ED Day is now a finished novel. You can read it here free.

Eventually, after a rewrite to fill a few gaping holes (I'm sure you will spot them) there will be a printed novel version of this tale available to buy through this blog for those who want a dead tree edition to keep.

I'm now working on a second ED Day book, the first chapters of which show up here sometime in 2009. It will be a book of short stories, set in the months and weeks leading up to ED Day.

If you're a new reader of ED Day, you can get stuck into the novel right now, from the beginning.

GO HERE TO READ CHAPTER ONE OF ED DAY IN FULL


An excerpt from Chapter One :

Thick grey-brown clouds of smoke from the burning suburbs are blowing back across the city. I can smell what’s burning out there : fabric, plastic, carpets, wood, chemicals, people.

There’s nothing like the smell of a burning human body. Even after five or so weeks of hauling black-faced, rotting corpses off the streets, and out of the office blocks of Sydney’s CBD, I still reckon the smell of a burning body is heaps worse than anything else.

That stinging stench of torched hair, that sweet-bacon stink of human flesh and fat on fire, it can still make me gag. A little bit anyway. Not as much as it did when we first started burning the piles of corpses in the Domain that first week after ED Day. Everything I ate for those couple of weeks we were burning the bodies tasted like that sweet-bacon stink.

I can handle the rotting flesh smell now. Don't like it much, but I think I’ve gotten used to the stench of all those bloated flesh bags of slime and juice we drag into the back of trucks for four to six every day. I don’t like the smell, but it doesn’t make me puke.

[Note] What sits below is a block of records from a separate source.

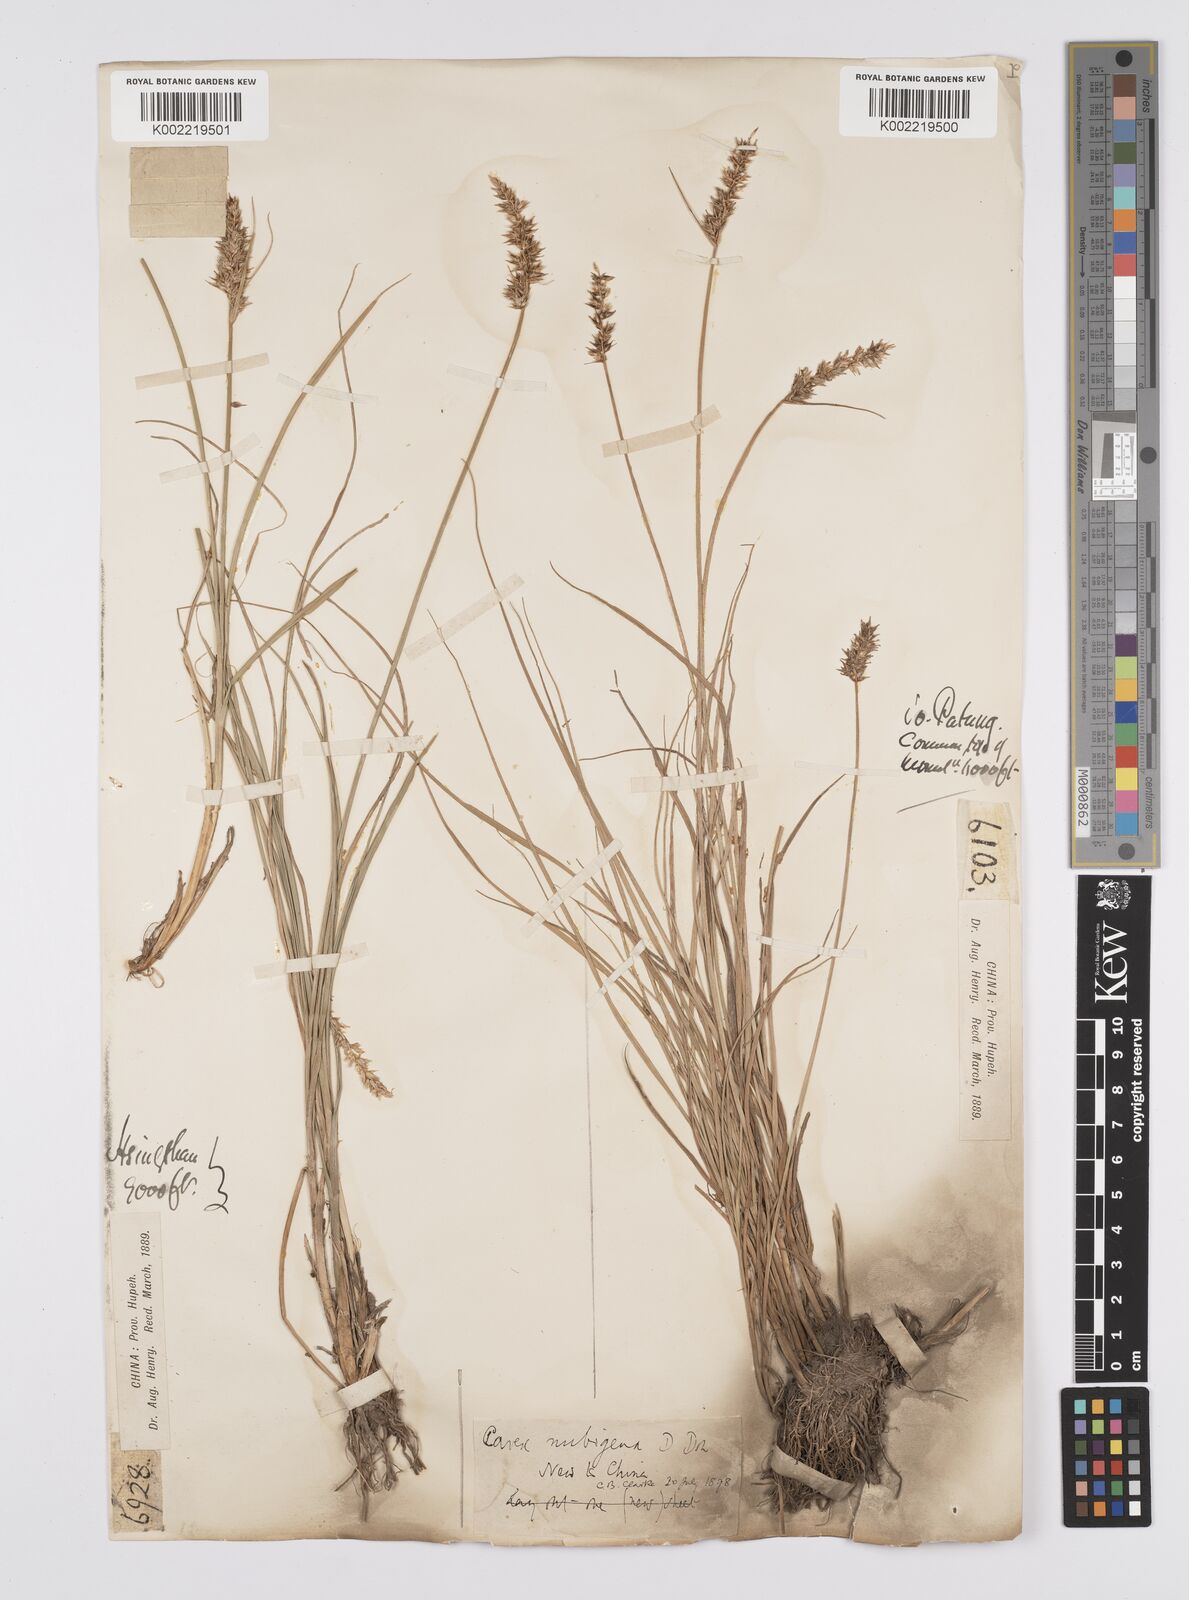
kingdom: Plantae
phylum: Tracheophyta
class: Liliopsida
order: Poales
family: Cyperaceae
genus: Carex
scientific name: Carex nubigena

Then again, all the survivors are probably used to the smell of rotting flesh. It hangs around the city streets like a mist. The city used to stink of pollution from all the traffic. Now it stinks of the dead. It never goes away, not while there’s still tens of thousands of bodies to be disposed of.

We try and cover the stench with disinfectant and perfume and burning steel bins full of eucalyptus leaves. Lots of survivors still plug their nostrils with tea-tree oil soaked cigarette filters, but the smell gets into your clothes, your hair, your bed, the sheets, the pillows, the carpet. Your dinner.

Bookman told me a few days ago that whoever is burning up the suburbs is probably doing us a favour.

“When we get out there,” he said, “there’ll be a lot less bodies to dispose of. All that charcoal and ash will soak down into the earth, it’ll replenish the soil. In a year or two we can run bulldozers through the ruins, scrap off the top couple of inches of concrete and plastic and wire and reo, and ten years from now there’ll be tens of thousands of acres of fields for our crops and cattle.”

Bookman will spend two hours raging against "those bastards" who he reckons unleashed the bird flu pandemic and killed millions of people. Then he'll tell you how great it'll be in the future now all those people are gone.

"It wasn't an accident, Paul," he'll say to me, every few days, "they wanted us to die, those bastards. They wanted to get rid of all of us. Save the planet, kill the humans. Kill everyone except themselves, you see. We weren't supposed to survive, but we have and now we have to own the future. This is our city. Ten years from now, we'll have transformed it into a paradise.".